* _ASSIGNMENT_: Your task is to copy every line of the records below that contains "degrees".

* _INPUT DATA_:
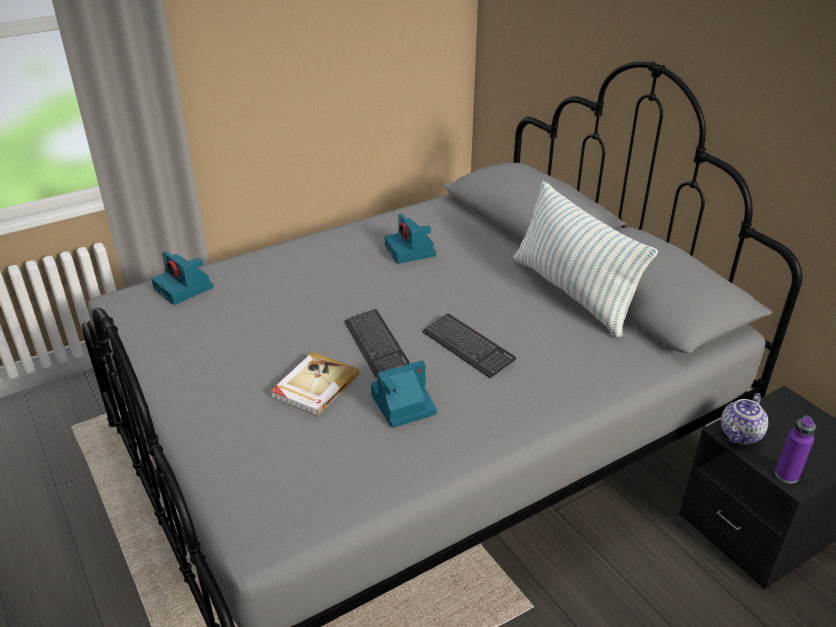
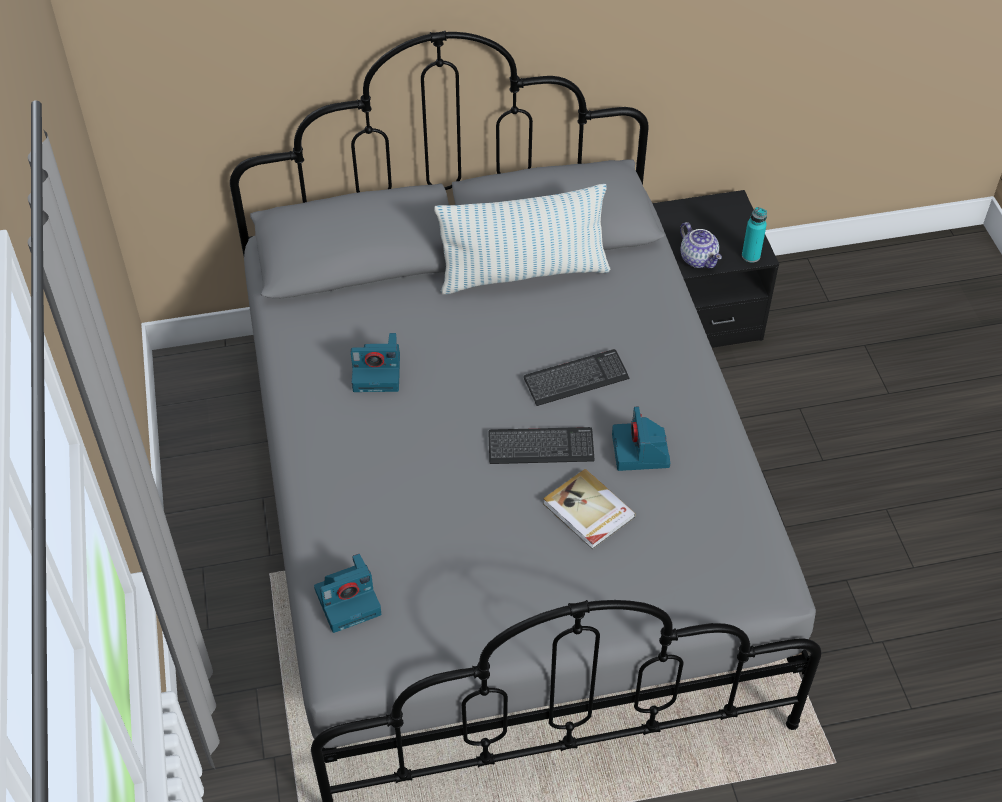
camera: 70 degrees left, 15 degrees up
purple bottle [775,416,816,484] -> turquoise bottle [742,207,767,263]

==

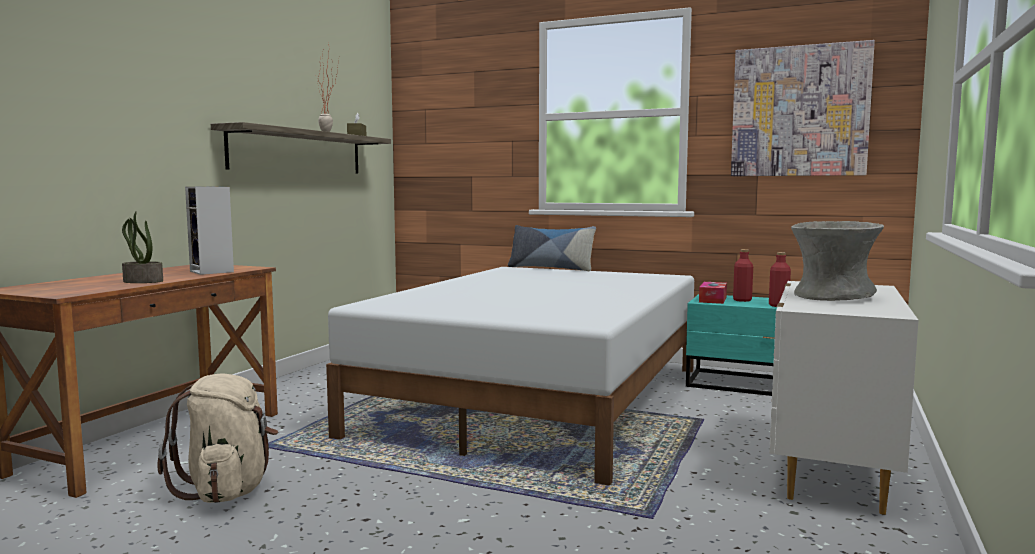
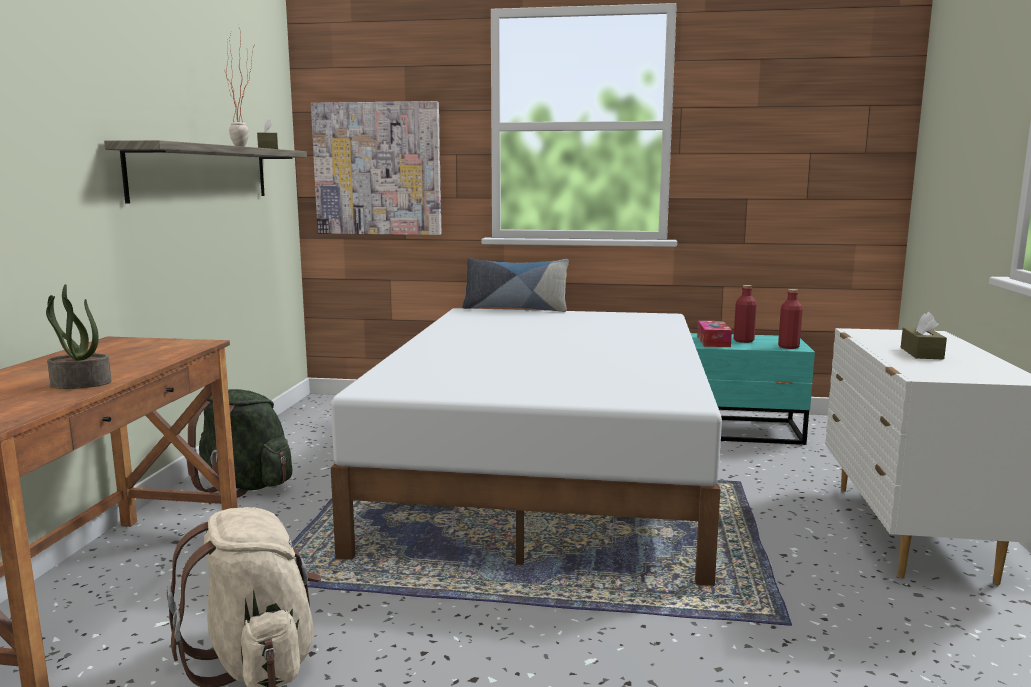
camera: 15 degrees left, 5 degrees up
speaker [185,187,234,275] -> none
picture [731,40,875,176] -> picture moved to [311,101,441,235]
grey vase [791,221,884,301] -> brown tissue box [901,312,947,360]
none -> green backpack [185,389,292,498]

* _WRITTEN ANSWER_:
camera: 70 degrees left, 15 degrees up
camera: 15 degrees left, 5 degrees up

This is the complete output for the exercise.